### Required task
Rewrite the material from the line containing "determined by: Steyermark, Julian A., (VEN)" through the end, swapping "country" for "nation" and changing nothing else.

(Stored items)

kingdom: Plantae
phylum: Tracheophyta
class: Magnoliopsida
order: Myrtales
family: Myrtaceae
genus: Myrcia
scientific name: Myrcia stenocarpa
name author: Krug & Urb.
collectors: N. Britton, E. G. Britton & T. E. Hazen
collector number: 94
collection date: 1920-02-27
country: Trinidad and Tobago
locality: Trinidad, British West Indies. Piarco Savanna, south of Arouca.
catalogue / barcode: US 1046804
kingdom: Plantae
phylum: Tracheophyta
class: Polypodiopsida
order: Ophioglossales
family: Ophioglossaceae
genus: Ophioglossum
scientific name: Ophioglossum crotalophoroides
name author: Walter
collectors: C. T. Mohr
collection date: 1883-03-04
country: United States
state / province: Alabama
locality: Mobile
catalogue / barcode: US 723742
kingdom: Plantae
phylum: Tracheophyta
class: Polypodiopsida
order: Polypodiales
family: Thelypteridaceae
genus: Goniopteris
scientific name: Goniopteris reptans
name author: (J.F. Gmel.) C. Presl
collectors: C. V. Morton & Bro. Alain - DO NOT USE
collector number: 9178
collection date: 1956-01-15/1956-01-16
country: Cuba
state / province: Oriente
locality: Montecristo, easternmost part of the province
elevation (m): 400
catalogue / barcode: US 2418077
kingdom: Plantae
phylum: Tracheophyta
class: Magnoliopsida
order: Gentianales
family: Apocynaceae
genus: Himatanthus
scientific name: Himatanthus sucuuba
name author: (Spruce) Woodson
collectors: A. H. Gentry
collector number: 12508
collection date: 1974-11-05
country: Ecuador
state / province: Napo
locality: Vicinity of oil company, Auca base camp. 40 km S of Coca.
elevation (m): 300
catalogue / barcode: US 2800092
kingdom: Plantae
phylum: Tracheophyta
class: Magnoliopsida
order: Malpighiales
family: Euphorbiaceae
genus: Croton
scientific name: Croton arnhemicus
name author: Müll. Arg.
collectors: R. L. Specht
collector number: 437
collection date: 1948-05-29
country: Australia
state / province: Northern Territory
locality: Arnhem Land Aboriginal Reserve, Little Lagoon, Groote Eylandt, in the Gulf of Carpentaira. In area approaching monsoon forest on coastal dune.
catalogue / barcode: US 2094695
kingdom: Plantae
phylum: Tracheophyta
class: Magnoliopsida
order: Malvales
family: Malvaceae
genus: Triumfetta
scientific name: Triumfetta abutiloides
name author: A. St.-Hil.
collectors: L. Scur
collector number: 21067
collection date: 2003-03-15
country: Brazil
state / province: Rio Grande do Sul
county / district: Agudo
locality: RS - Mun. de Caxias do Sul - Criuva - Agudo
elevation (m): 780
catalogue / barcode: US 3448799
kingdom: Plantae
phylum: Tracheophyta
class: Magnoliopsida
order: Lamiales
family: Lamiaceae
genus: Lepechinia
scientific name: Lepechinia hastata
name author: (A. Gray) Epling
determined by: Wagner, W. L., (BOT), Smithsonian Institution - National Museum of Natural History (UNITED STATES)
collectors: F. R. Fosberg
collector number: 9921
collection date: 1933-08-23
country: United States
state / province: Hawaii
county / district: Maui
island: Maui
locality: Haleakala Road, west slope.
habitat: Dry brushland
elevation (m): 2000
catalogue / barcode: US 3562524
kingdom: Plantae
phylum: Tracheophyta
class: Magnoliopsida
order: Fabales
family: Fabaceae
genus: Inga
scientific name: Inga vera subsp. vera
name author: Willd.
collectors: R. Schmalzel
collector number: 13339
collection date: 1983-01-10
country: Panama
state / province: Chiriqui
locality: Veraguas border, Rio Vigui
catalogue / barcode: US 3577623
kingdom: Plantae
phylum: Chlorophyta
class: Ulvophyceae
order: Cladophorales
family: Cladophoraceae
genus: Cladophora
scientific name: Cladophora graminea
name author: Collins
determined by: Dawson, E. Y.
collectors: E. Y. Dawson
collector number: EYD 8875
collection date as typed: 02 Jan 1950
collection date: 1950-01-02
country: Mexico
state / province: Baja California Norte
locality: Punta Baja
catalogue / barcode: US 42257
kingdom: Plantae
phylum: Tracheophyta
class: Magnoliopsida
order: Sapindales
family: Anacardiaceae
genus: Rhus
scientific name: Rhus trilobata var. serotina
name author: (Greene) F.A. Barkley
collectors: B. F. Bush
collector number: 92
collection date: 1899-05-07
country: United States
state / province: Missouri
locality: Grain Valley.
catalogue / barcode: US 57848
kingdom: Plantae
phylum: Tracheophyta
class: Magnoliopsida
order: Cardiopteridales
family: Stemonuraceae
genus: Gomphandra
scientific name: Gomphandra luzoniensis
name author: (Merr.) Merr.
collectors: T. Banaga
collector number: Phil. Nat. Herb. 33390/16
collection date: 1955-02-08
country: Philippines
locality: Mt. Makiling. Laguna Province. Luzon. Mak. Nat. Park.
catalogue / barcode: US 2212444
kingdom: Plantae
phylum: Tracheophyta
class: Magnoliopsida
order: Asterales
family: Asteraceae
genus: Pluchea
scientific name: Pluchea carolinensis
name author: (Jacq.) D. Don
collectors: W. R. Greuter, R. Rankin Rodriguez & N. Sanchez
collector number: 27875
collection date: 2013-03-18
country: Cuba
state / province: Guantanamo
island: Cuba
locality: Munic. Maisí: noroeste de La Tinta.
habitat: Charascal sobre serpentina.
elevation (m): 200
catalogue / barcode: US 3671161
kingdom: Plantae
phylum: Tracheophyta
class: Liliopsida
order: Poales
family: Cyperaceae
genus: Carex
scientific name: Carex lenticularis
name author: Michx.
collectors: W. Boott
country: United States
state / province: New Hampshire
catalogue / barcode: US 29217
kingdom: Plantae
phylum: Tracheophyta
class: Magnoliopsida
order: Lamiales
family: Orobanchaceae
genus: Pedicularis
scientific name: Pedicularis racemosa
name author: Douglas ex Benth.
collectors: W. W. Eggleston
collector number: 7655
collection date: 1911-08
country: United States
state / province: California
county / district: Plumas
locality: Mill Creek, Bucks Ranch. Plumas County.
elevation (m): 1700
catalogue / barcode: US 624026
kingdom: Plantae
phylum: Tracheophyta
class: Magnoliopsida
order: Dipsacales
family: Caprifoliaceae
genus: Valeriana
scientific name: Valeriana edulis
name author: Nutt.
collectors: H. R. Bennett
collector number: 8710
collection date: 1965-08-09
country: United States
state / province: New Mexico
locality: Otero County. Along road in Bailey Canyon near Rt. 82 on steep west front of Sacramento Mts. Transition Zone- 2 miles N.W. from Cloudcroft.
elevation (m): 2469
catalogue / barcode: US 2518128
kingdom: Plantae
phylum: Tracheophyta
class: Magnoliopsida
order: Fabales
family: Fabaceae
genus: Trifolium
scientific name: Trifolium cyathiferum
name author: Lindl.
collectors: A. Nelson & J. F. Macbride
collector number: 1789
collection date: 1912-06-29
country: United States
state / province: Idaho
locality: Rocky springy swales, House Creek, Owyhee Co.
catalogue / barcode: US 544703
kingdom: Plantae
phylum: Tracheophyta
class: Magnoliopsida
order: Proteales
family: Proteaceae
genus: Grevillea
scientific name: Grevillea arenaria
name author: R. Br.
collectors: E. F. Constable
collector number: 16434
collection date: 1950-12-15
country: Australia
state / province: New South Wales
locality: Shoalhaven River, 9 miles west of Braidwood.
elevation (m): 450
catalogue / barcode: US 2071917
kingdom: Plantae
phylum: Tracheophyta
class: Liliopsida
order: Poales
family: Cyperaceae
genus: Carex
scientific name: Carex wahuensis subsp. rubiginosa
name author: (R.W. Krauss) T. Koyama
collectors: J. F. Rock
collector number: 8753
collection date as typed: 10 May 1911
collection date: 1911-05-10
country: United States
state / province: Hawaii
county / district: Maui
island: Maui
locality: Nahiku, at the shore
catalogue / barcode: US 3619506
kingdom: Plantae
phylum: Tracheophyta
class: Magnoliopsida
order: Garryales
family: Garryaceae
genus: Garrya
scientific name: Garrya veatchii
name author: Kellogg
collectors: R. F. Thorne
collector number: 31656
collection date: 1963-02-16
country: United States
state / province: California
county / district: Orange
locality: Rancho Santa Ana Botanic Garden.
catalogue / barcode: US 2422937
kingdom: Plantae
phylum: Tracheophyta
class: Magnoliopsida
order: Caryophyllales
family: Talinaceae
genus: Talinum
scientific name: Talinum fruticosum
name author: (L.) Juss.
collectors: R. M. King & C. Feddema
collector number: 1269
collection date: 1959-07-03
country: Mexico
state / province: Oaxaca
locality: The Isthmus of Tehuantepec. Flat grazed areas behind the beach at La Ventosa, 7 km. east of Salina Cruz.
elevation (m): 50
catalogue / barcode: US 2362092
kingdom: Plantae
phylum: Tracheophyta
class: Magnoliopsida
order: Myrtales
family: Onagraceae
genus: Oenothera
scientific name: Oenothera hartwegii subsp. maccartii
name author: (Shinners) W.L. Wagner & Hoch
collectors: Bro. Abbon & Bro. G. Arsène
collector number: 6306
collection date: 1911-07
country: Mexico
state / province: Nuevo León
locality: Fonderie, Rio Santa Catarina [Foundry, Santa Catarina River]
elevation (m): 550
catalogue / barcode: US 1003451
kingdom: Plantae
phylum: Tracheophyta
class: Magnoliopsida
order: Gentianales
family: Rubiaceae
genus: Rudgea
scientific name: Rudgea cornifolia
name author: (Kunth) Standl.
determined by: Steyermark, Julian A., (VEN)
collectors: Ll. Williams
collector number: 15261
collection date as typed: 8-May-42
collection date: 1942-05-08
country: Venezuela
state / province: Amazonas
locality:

### The solution
determined by: Steyermark, Julian A., (VEN)
collectors: Ll. Williams
collector number: 15261
collection date as typed: 8-May-42
collection date: 1942-05-08
nation: Venezuela
state / province: Amazonas
locality:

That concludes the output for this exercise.